+++ Data for this exercise +++

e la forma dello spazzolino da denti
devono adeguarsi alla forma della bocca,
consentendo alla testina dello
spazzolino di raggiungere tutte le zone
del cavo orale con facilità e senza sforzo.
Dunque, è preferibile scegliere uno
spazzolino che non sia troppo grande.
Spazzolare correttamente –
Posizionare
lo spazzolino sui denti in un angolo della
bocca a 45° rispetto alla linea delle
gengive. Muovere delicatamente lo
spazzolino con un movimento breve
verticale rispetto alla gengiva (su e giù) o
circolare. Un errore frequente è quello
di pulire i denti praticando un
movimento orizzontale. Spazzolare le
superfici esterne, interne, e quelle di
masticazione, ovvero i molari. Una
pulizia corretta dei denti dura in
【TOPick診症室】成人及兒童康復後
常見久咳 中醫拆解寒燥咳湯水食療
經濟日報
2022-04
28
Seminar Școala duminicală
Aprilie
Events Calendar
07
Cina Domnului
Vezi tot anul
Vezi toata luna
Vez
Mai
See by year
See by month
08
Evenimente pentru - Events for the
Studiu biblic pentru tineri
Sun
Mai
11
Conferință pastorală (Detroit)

+++
+++ Data for this exercise +++

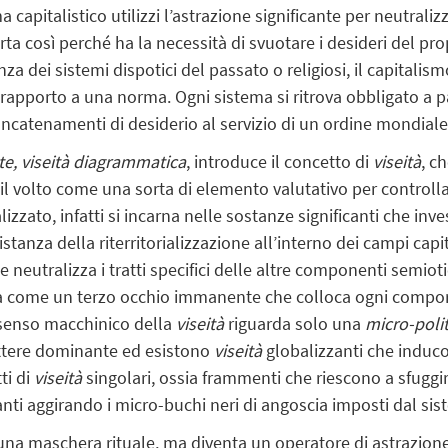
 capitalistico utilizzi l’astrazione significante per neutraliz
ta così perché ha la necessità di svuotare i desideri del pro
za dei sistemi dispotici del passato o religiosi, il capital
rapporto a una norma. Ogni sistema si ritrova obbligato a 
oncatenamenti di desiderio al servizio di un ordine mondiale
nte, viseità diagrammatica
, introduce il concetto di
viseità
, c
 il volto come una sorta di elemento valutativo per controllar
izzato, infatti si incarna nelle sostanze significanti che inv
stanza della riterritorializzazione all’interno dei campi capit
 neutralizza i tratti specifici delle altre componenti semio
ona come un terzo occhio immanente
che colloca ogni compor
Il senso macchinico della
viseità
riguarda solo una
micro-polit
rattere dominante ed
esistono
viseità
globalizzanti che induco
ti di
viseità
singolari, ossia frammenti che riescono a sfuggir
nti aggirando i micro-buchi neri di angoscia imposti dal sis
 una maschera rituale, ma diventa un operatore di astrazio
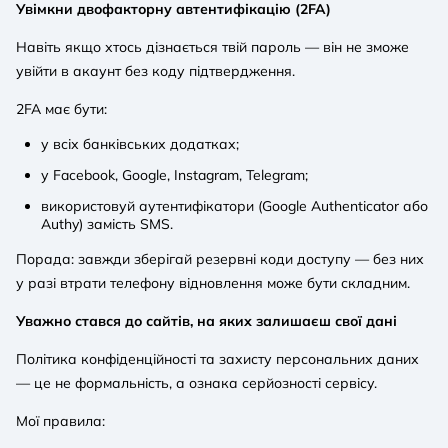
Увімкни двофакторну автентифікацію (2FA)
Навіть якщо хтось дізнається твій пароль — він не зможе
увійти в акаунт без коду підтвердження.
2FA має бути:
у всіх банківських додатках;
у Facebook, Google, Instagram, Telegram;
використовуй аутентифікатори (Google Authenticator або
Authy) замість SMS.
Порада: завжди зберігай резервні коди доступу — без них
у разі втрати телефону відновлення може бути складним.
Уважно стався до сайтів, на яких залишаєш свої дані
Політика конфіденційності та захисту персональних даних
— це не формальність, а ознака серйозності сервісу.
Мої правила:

+++
+++ Data for this exercise +++

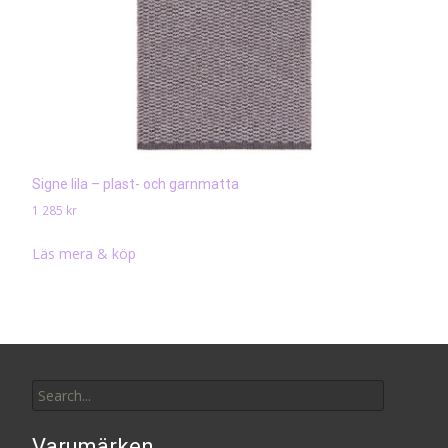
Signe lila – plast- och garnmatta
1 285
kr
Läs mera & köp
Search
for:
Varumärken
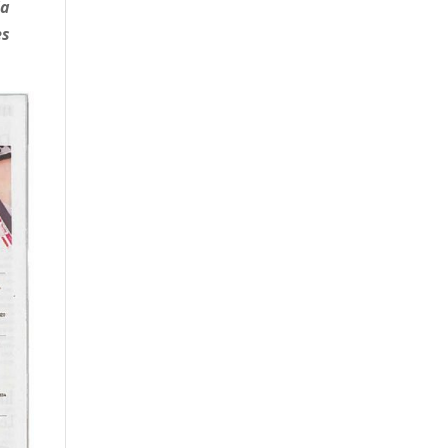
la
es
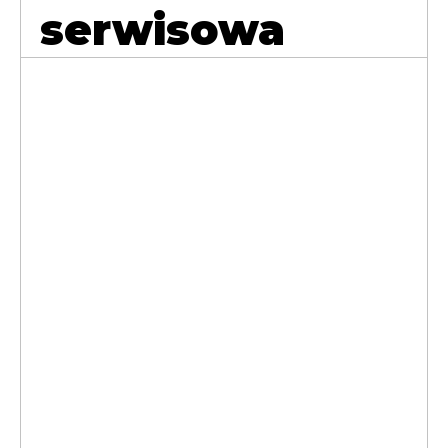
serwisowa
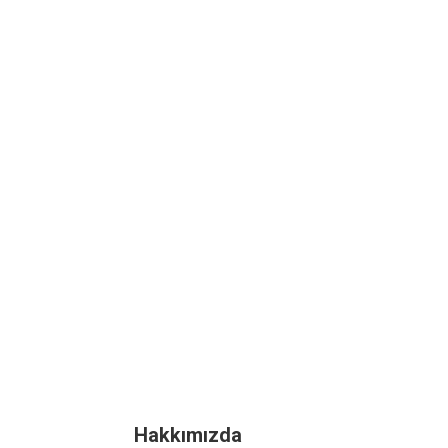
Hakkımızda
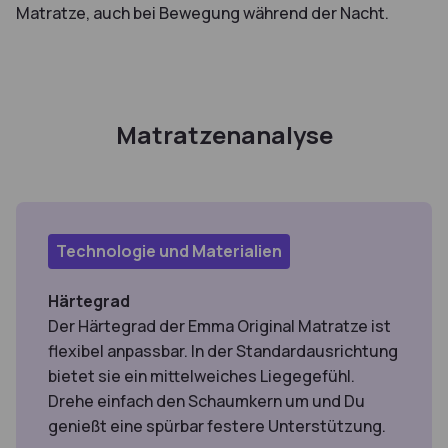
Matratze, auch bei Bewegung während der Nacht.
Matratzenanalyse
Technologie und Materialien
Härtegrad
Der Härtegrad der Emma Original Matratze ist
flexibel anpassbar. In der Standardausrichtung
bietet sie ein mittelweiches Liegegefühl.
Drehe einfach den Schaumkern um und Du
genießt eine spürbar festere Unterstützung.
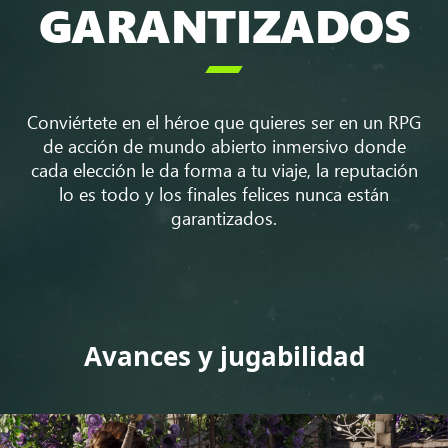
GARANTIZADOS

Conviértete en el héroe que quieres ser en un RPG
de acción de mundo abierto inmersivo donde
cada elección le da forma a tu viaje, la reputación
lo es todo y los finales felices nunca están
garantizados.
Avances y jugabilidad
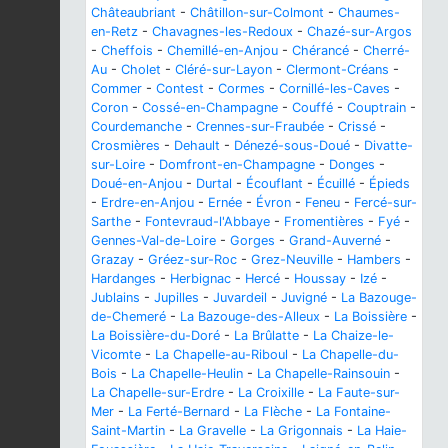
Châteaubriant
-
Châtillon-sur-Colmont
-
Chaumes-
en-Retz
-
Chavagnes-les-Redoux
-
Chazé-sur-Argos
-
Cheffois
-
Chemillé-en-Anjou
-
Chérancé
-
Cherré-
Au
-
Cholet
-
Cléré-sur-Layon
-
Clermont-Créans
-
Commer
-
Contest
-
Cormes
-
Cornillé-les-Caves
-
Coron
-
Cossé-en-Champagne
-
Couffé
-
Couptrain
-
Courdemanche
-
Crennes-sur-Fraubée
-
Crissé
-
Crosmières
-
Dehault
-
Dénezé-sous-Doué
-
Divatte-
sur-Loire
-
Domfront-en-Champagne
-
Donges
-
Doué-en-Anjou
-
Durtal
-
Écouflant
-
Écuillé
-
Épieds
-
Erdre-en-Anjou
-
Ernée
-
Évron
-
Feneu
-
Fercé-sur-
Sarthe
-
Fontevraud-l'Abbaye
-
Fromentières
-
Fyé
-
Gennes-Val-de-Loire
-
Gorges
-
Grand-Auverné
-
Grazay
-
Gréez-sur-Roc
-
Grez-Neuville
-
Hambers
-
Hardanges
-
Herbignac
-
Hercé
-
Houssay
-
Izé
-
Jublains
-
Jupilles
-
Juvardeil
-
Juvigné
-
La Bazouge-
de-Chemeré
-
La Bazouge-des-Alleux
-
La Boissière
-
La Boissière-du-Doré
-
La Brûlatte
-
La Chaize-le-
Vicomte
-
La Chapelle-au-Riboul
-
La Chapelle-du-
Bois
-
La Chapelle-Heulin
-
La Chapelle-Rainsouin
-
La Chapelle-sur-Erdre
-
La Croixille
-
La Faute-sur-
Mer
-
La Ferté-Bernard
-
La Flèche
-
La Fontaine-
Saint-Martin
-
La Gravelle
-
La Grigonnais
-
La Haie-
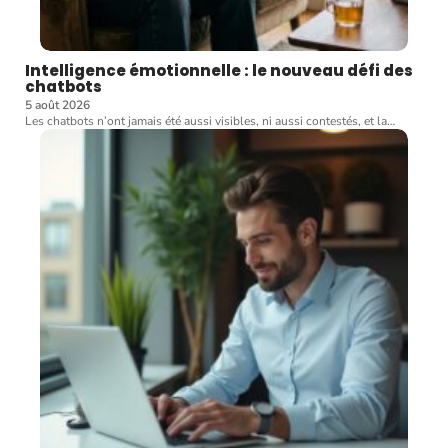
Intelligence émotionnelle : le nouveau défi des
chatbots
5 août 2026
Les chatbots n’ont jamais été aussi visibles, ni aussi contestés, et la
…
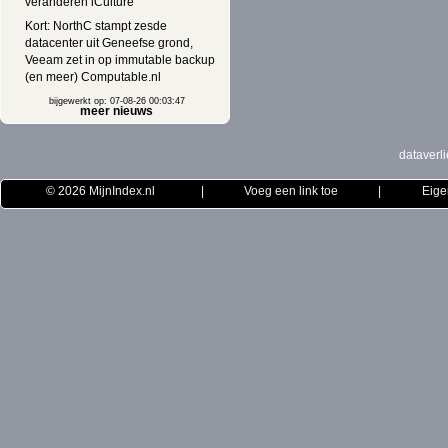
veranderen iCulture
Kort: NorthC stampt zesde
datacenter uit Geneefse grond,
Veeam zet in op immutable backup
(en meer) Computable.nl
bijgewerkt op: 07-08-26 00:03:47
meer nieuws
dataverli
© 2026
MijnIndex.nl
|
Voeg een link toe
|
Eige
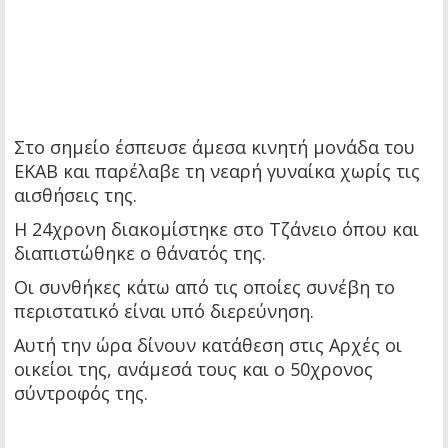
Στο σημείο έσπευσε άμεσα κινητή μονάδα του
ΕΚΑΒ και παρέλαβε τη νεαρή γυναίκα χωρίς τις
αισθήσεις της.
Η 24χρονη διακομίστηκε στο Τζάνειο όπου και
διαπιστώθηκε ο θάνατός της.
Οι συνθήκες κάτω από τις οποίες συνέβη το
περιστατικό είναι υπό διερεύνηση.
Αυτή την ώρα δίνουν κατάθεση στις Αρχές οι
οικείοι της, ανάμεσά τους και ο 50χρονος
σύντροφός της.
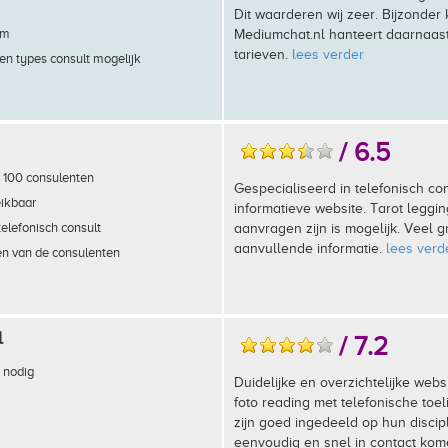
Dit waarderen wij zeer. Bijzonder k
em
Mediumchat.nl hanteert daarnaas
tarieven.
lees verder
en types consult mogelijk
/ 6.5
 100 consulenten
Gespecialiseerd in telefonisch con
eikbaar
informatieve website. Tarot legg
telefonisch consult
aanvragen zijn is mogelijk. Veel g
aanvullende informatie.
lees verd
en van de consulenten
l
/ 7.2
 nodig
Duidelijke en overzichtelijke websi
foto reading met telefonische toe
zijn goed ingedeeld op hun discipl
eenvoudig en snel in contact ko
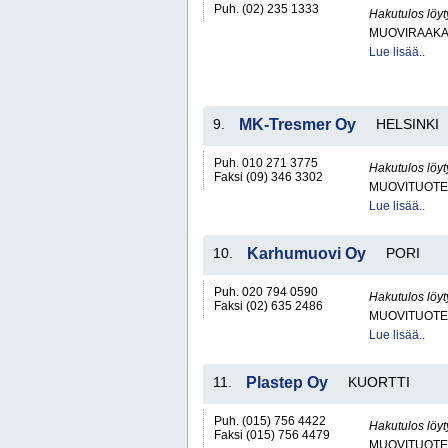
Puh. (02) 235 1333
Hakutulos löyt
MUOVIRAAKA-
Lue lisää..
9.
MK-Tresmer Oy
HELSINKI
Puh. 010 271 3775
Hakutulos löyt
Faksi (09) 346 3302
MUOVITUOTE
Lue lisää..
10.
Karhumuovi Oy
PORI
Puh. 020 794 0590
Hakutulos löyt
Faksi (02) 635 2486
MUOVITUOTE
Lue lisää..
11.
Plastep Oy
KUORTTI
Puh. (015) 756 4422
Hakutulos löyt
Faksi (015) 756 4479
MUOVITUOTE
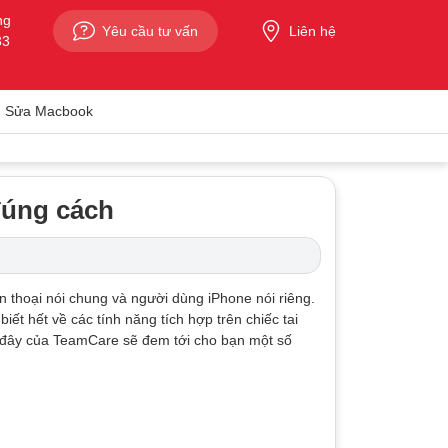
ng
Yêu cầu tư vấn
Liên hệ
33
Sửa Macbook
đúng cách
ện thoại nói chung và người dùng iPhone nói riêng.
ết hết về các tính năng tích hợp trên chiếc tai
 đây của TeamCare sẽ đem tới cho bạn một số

+++

#### [Task prompt]
Copy, exactly and only, the lines above that begin with the one containing "ona come un terzo occhio immanente" and finish with the one containing "nti aggirando i".

#### [Exercise solution]
ona come un terzo occhio immanente
che colloca ogni compor
Il senso macchinico della
viseità
riguarda solo una
micro-polit
rattere dominante ed
esistono
viseità
globalizzanti che induco
ti di
viseità
singolari, ossia frammenti che riescono a sfuggir
nti aggirando i micro-buchi neri di angoscia imposti dal sis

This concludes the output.